There are three types of polio virus. The trivalent vaccine is least effective against type three, more effective against type one and highly effective against type two. As a result, few new cases of type two have been reported since nineteen ninety-nine.

This has led to greater use of monovalent vaccines to protect against either type one or type three polio. But Carol Pandak says the monovalent vaccine is not enough in areas with both.  

CAROL PANDAK: "You address the type one, and the type three cases go up. You address the type three, and the type one cases go up."

Rod Curtis at the World Health Organization in Geneva says the new bivalent vaccine solves this problem.

ROD CURTIS: "The beauty of the bivalent vaccine is that it is able to attack both types of wild polio virus in one dose."

Carol Pandak says tests found the new vaccine to be thirty percent more effective than the trivalent vaccine.
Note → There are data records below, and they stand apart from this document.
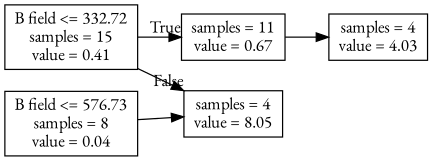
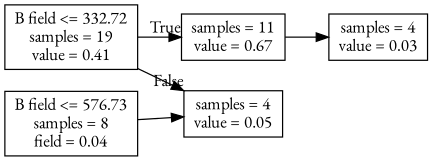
  digraph {
    fontname="EB Garamond"
    rankdir=LR
    node [fontname="EB Garamond" shape=box]
    edge [fontname="EB Garamond"]
-   n1 [label="B field <= 332.72\nsamples = 15\nvalue = 0.41"]
+   n1 [label="B field <= 332.72\nsamples = 19\nvalue = 0.41"]
    n2 [label="samples = 11\nvalue = 0.67"]
-   n3 [label="samples = 4\nvalue = 8.05"]
-   n4 [label="samples = 4\nvalue = 4.03"]
-   n5 [label="B field <= 576.73\nsamples = 8\nvalue = 0.04"]
+   n3 [label="samples = 4\nvalue = 0.05"]
+   n4 [label="samples = 4\nvalue = 0.03"]
+   n5 [label="B field <= 576.73\nsamples = 8\nfield = 0.04"]
    n1 -> n2 [headlabel=True labelangle=45 labeldistance=2.5]
    n1 -> n3 [headlabel=False labelangle=-45 labeldistance=2.5]
    n2 -> n4
    n5 -> n3
  }
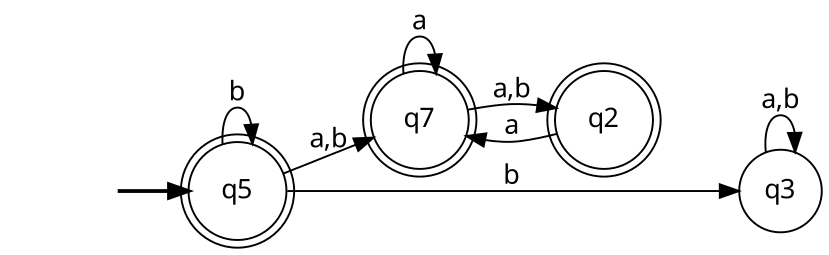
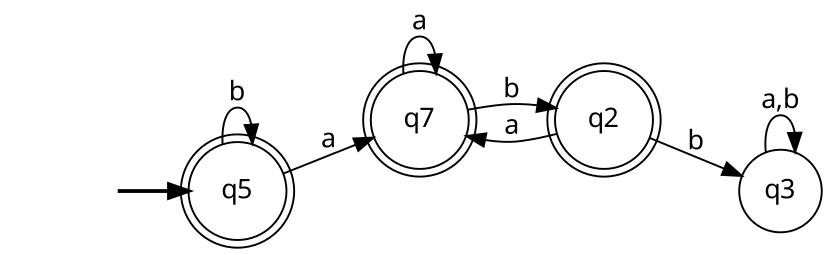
  digraph {
    fontname="Noto Sans"
    rankdir=LR
    node [fontname="Noto Sans" shape=doublecircle]
    edge [fontname="Noto Sans"]
    fake [style=invisible shape=""]
    n2 [label=q5 root=true]
    n3 [label=q7]
    q2
    q3 [shape=circle]
    fake -> n2 [style=bold]
    n2 -> n2 [label=b]
-   n2 -> n3 [label="a,b"]
+   n2 -> n3 [label=a]
    n3 -> n3 [label=a]
-   n3 -> q2 [label="a,b"]
+   n3 -> q2 [label=b]
    q2 -> n3 [label=a]
-   n2 -> q3 [label=b]
+   q2 -> q3 [label=b]
    q3 -> q3 [label="a,b"]
  }
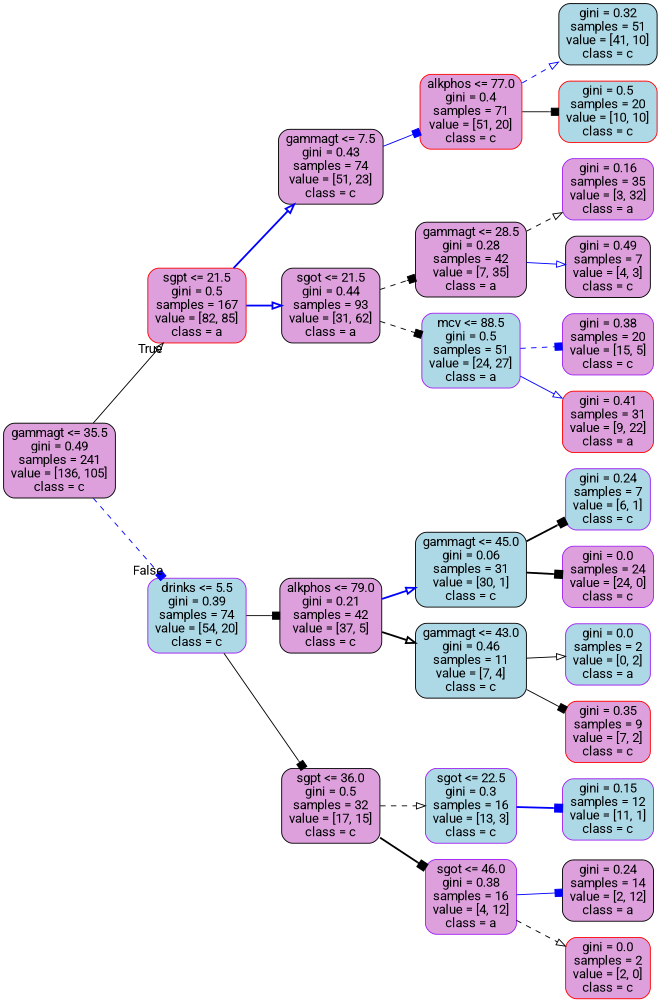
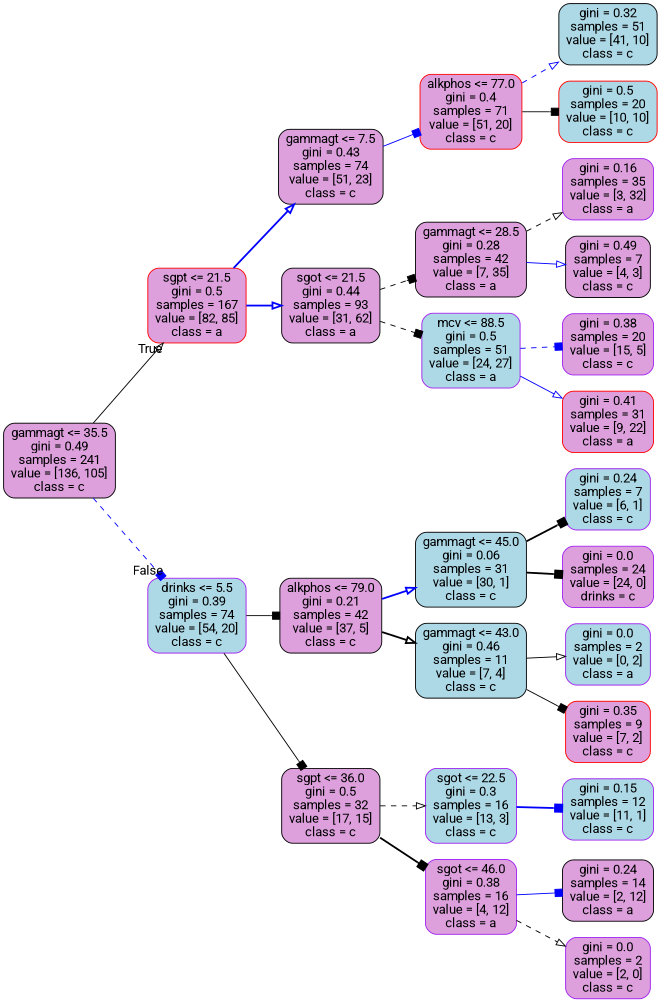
  digraph {
    fontname=Roboto
    rankdir=LR
    node [color=black fillcolor=plum fontname=Roboto shape=box style="filled, rounded"]
    edge [arrowhead=box color=black fontname=Roboto style=solid]
    n1 [label="gammagt <= 35.5\ngini = 0.49\nsamples = 241\nvalue = [136, 105]\nclass = c"]
    n2 [color=red label="sgpt <= 21.5\ngini = 0.5\nsamples = 167\nvalue = [82, 85]\nclass = a"]
    n3 [color=purple fillcolor=lightblue label="drinks <= 5.5\ngini = 0.39\nsamples = 74\nvalue = [54, 20]\nclass = c"]
    n4 [label="gammagt <= 7.5\ngini = 0.43\nsamples = 74\nvalue = [51, 23]\nclass = c"]
    n5 [label="sgot <= 21.5\ngini = 0.44\nsamples = 93\nvalue = [31, 62]\nclass = a"]
    n6 [label="alkphos <= 79.0\ngini = 0.21\nsamples = 42\nvalue = [37, 5]\nclass = c"]
    n7 [label="sgpt <= 36.0\ngini = 0.5\nsamples = 32\nvalue = [17, 15]\nclass = c"]
    n8 [color=red label="alkphos <= 77.0\ngini = 0.4\nsamples = 71\nvalue = [51, 20]\nclass = c"]
    n9 [label="gammagt <= 28.5\ngini = 0.28\nsamples = 42\nvalue = [7, 35]\nclass = a"]
    n10 [color=purple fillcolor=lightblue label="mcv <= 88.5\ngini = 0.5\nsamples = 51\nvalue = [24, 27]\nclass = a"]
    n11 [fillcolor=lightblue label="gini = 0.32\nsamples = 51\nvalue = [41, 10]\nclass = c"]
    n12 [color=red fillcolor=lightblue label="gini = 0.5\nsamples = 20\nvalue = [10, 10]\nclass = c"]
    n13 [color=purple label="gini = 0.16\nsamples = 35\nvalue = [3, 32]\nclass = a"]
    n14 [label="gini = 0.49\nsamples = 7\nvalue = [4, 3]\nclass = c"]
    n15 [color=purple label="gini = 0.38\nsamples = 20\nvalue = [15, 5]\nclass = c"]
    n16 [color=red label="gini = 0.41\nsamples = 31\nvalue = [9, 22]\nclass = a"]
    n17 [fillcolor=lightblue label="gammagt <= 45.0\ngini = 0.06\nsamples = 31\nvalue = [30, 1]\nclass = c"]
    n18 [fillcolor=lightblue label="gammagt <= 43.0\ngini = 0.46\nsamples = 11\nvalue = [7, 4]\nclass = c"]
    n19 [color=purple fillcolor=lightblue label="sgot <= 22.5\ngini = 0.3\nsamples = 16\nvalue = [13, 3]\nclass = c"]
    n20 [color=purple label="sgot <= 46.0\ngini = 0.38\nsamples = 16\nvalue = [4, 12]\nclass = a"]
    n21 [color=purple fillcolor=lightblue label="gini = 0.24\nsamples = 7\nvalue = [6, 1]\nclass = c"]
-   n22 [color=purple label="gini = 0.0\nsamples = 24\nvalue = [24, 0]\nclass = c"]
+   n22 [color=purple label="gini = 0.0\nsamples = 24\nvalue = [24, 0]\ndrinks = c"]
    n23 [color=purple fillcolor=lightblue label="gini = 0.0\nsamples = 2\nvalue = [0, 2]\nclass = a"]
    n24 [color=red label="gini = 0.35\nsamples = 9\nvalue = [7, 2]\nclass = c"]
    n25 [color=purple fillcolor=lightblue label="gini = 0.15\nsamples = 12\nvalue = [11, 1]\nclass = c"]
    n26 [label="gini = 0.24\nsamples = 14\nvalue = [2, 12]\nclass = a"]
-   n27 [color=red label="gini = 0.0\nsamples = 2\nvalue = [2, 0]\nclass = c"]
+   n27 [color=purple label="gini = 0.0\nsamples = 2\nvalue = [2, 0]\nclass = c"]
    n1 -> n2 [arrowhead=onormal headlabel=True labelangle=45 labeldistance=2.5]
    n1 -> n3 [color=blue headlabel=False labelangle=-45 labeldistance=2.5 style=dashed]
    n2 -> n4 [arrowhead=onormal color=blue style=bold]
    n2 -> n5 [arrowhead=onormal color=blue style=bold]
    n3 -> n6
    n3 -> n7
    n4 -> n8 [color=blue]
    n5 -> n9 [style=dashed]
    n5 -> n10 [style=dashed]
    n6 -> n17 [arrowhead=onormal color=blue style=bold]
    n6 -> n18 [arrowhead=onormal style=bold]
    n7 -> n19 [arrowhead=onormal style=dashed]
    n7 -> n20 [style=bold]
    n8 -> n11 [arrowhead=onormal color=blue style=dashed]
    n8 -> n12
    n9 -> n13 [arrowhead=onormal style=dashed]
    n9 -> n14 [arrowhead=onormal color=blue]
    n10 -> n15 [color=blue style=dashed]
    n10 -> n16 [arrowhead=onormal color=blue]
    n17 -> n21 [style=bold]
    n17 -> n22 [style=bold]
    n18 -> n23 [arrowhead=onormal]
    n18 -> n24
    n19 -> n25 [color=blue style=bold]
    n20 -> n26 [color=blue]
    n20 -> n27 [arrowhead=onormal style=dashed]
  }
More than thirty new cases of polio were reported in Afghanistan last year. About half were type one and the others type three. Rod Curtis says that shows the importance of the new vaccine targeting both viruses at once. Officials say similar vaccination campaigns are planned this year in India, Nigeria and Pakistan.

Intensive vaccination campaigns have reduced the number of new polio cases reported worldwide to fewer than two thousand a year. The Global Polio Eradication Initiative says the number has fallen by ninety-nine percent since nineteen eighty eight.

Polio is highly infectious. One victim in two hundred suffers permanent paralysis, usually in the legs. Five to ten percent of those victims die when their breathing muscles fail.